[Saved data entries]
******************************
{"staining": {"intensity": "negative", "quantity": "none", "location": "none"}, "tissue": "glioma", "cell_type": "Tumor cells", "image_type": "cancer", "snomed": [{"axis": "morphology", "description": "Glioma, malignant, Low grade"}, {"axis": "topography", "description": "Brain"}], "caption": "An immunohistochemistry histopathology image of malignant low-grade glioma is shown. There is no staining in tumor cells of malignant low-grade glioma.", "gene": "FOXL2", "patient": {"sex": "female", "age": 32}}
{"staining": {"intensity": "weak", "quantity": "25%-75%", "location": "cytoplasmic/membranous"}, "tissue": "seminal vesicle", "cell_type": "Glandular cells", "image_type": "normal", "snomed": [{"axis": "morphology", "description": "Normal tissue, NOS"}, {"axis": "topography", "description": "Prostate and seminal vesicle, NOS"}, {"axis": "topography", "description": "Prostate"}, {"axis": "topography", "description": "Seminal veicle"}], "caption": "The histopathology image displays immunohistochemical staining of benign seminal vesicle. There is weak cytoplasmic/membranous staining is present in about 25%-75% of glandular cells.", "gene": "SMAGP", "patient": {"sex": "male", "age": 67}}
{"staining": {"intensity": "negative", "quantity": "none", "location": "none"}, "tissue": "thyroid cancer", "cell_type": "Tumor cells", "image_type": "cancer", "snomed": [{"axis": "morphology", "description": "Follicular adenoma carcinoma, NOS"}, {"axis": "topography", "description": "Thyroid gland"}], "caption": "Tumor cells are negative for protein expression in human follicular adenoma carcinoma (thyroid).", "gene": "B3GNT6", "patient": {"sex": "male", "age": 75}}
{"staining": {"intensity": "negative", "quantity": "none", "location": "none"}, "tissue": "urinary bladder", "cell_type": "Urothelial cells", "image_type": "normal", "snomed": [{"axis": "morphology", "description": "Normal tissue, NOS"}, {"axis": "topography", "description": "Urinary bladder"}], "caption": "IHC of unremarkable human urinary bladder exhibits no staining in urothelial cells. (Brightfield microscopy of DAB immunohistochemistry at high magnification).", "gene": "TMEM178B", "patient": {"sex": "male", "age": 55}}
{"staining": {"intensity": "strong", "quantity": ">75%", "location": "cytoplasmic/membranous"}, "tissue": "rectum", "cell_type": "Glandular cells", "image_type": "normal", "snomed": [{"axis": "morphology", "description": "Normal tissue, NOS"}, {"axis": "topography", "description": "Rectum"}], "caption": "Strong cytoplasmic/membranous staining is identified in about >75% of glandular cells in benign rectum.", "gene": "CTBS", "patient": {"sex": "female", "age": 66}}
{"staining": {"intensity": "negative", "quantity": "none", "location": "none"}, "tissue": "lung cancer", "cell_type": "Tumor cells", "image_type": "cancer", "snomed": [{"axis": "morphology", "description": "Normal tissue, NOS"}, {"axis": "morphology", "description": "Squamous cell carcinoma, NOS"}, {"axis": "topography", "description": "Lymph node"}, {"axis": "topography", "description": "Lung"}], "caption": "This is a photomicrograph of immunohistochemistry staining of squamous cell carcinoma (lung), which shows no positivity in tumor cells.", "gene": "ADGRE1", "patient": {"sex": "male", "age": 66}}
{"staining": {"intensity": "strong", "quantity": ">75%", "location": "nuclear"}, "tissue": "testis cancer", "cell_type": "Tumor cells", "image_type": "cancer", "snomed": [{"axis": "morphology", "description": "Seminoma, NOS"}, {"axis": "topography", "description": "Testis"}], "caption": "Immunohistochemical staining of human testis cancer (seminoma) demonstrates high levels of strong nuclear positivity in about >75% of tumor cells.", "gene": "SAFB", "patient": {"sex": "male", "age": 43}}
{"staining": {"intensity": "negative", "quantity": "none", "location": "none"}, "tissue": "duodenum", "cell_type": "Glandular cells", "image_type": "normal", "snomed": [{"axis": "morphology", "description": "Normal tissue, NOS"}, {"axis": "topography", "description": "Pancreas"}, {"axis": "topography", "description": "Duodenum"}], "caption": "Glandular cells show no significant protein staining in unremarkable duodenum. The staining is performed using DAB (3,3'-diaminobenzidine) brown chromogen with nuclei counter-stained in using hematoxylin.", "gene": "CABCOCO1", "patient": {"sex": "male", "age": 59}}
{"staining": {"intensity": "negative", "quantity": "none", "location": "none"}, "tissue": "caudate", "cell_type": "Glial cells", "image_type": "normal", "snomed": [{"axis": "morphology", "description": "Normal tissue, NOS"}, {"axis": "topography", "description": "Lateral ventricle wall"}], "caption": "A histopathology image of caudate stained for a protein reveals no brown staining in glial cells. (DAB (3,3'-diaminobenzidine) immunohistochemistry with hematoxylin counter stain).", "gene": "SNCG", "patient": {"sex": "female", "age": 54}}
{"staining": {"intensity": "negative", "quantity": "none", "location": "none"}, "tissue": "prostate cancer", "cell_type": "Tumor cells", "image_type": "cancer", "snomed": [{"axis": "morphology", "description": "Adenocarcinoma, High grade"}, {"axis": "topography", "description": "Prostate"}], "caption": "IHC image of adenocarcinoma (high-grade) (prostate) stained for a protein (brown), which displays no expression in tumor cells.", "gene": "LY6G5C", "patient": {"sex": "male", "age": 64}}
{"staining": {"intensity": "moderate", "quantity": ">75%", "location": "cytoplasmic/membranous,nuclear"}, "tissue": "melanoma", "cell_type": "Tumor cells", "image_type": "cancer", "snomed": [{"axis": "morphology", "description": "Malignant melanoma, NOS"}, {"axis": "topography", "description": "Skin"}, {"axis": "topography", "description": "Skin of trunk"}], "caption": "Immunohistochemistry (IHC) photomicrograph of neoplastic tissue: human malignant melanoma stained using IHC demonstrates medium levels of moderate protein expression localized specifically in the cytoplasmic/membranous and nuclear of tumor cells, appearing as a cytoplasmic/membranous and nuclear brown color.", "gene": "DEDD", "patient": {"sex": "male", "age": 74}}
******************************
## [YOUR GOAL]
Print every line of the records exactly. Omit nothing.

## [EXERCISE RESPONSE]
{"staining": {"intensity": "negative", "quantity": "none", "location": "none"}, "tissue": "glioma", "cell_type": "Tumor cells", "image_type": "cancer", "snomed": [{"axis": "morphology", "description": "Glioma, malignant, Low grade"}, {"axis": "topography", "description": "Brain"}], "caption": "An immunohistochemistry histopathology image of malignant low-grade glioma is shown. There is no staining in tumor cells of malignant low-grade glioma.", "gene": "FOXL2", "patient": {"sex": "female", "age": 32}}
{"staining": {"intensity": "weak", "quantity": "25%-75%", "location": "cytoplasmic/membranous"}, "tissue": "seminal vesicle", "cell_type": "Glandular cells", "image_type": "normal", "snomed": [{"axis": "morphology", "description": "Normal tissue, NOS"}, {"axis": "topography", "description": "Prostate and seminal vesicle, NOS"}, {"axis": "topography", "description": "Prostate"}, {"axis": "topography", "description": "Seminal veicle"}], "caption": "The histopathology image displays immunohistochemical staining of benign seminal vesicle. There is weak cytoplasmic/membranous staining is present in about 25%-75% of glandular cells.", "gene": "SMAGP", "patient": {"sex": "male", "age": 67}}
{"staining": {"intensity": "negative", "quantity": "none", "location": "none"}, "tissue": "thyroid cancer", "cell_type": "Tumor cells", "image_type": "cancer", "snomed": [{"axis": "morphology", "description": "Follicular adenoma carcinoma, NOS"}, {"axis": "topography", "description": "Thyroid gland"}], "caption": "Tumor cells are negative for protein expression in human follicular adenoma carcinoma (thyroid).", "gene": "B3GNT6", "patient": {"sex": "male", "age": 75}}
{"staining": {"intensity": "negative", "quantity": "none", "location": "none"}, "tissue": "urinary bladder", "cell_type": "Urothelial cells", "image_type": "normal", "snomed": [{"axis": "morphology", "description": "Normal tissue, NOS"}, {"axis": "topography", "description": "Urinary bladder"}], "caption": "IHC of unremarkable human urinary bladder exhibits no staining in urothelial cells. (Brightfield microscopy of DAB immunohistochemistry at high magnification).", "gene": "TMEM178B", "patient": {"sex": "male", "age": 55}}
{"staining": {"intensity": "strong", "quantity": ">75%", "location": "cytoplasmic/membranous"}, "tissue": "rectum", "cell_type": "Glandular cells", "image_type": "normal", "snomed": [{"axis": "morphology", "description": "Normal tissue, NOS"}, {"axis": "topography", "description": "Rectum"}], "caption": "Strong cytoplasmic/membranous staining is identified in about >75% of glandular cells in benign rectum.", "gene": "CTBS", "patient": {"sex": "female", "age": 66}}
{"staining": {"intensity": "negative", "quantity": "none", "location": "none"}, "tissue": "lung cancer", "cell_type": "Tumor cells", "image_type": "cancer", "snomed": [{"axis": "morphology", "description": "Normal tissue, NOS"}, {"axis": "morphology", "description": "Squamous cell carcinoma, NOS"}, {"axis": "topography", "description": "Lymph node"}, {"axis": "topography", "description": "Lung"}], "caption": "This is a photomicrograph of immunohistochemistry staining of squamous cell carcinoma (lung), which shows no positivity in tumor cells.", "gene": "ADGRE1", "patient": {"sex": "male", "age": 66}}
{"staining": {"intensity": "strong", "quantity": ">75%", "location": "nuclear"}, "tissue": "testis cancer", "cell_type": "Tumor cells", "image_type": "cancer", "snomed": [{"axis": "morphology", "description": "Seminoma, NOS"}, {"axis": "topography", "description": "Testis"}], "caption": "Immunohistochemical staining of human testis cancer (seminoma) demonstrates high levels of strong nuclear positivity in about >75% of tumor cells.", "gene": "SAFB", "patient": {"sex": "male", "age": 43}}
{"staining": {"intensity": "negative", "quantity": "none", "location": "none"}, "tissue": "duodenum", "cell_type": "Glandular cells", "image_type": "normal", "snomed": [{"axis": "morphology", "description": "Normal tissue, NOS"}, {"axis": "topography", "description": "Pancreas"}, {"axis": "topography", "description": "Duodenum"}], "caption": "Glandular cells show no significant protein staining in unremarkable duodenum. The staining is performed using DAB (3,3'-diaminobenzidine) brown chromogen with nuclei counter-stained in using hematoxylin.", "gene": "CABCOCO1", "patient": {"sex": "male", "age": 59}}
{"staining": {"intensity": "negative", "quantity": "none", "location": "none"}, "tissue": "caudate", "cell_type": "Glial cells", "image_type": "normal", "snomed": [{"axis": "morphology", "description": "Normal tissue, NOS"}, {"axis": "topography", "description": "Lateral ventricle wall"}], "caption": "A histopathology image of caudate stained for a protein reveals no brown staining in glial cells. (DAB (3,3'-diaminobenzidine) immunohistochemistry with hematoxylin counter stain).", "gene": "SNCG", "patient": {"sex": "female", "age": 54}}
{"staining": {"intensity": "negative", "quantity": "none", "location": "none"}, "tissue": "prostate cancer", "cell_type": "Tumor cells", "image_type": "cancer", "snomed": [{"axis": "morphology", "description": "Adenocarcinoma, High grade"}, {"axis": "topography", "description": "Prostate"}], "caption": "IHC image of adenocarcinoma (high-grade) (prostate) stained for a protein (brown), which displays no expression in tumor cells.", "gene": "LY6G5C", "patient": {"sex": "male", "age": 64}}
{"staining": {"intensity": "moderate", "quantity": ">75%", "location": "cytoplasmic/membranous,nuclear"}, "tissue": "melanoma", "cell_type": "Tumor cells", "image_type": "cancer", "snomed": [{"axis": "morphology", "description": "Malignant melanoma, NOS"}, {"axis": "topography", "description": "Skin"}, {"axis": "topography", "description": "Skin of trunk"}], "caption": "Immunohistochemistry (IHC) photomicrograph of neoplastic tissue: human malignant melanoma stained using IHC demonstrates medium levels of moderate protein expression localized specifically in the cytoplasmic/membranous and nuclear of tumor cells, appearing as a cytoplasmic/membranous and nuclear brown color.", "gene": "DEDD", "patient": {"sex": "male", "age": 74}}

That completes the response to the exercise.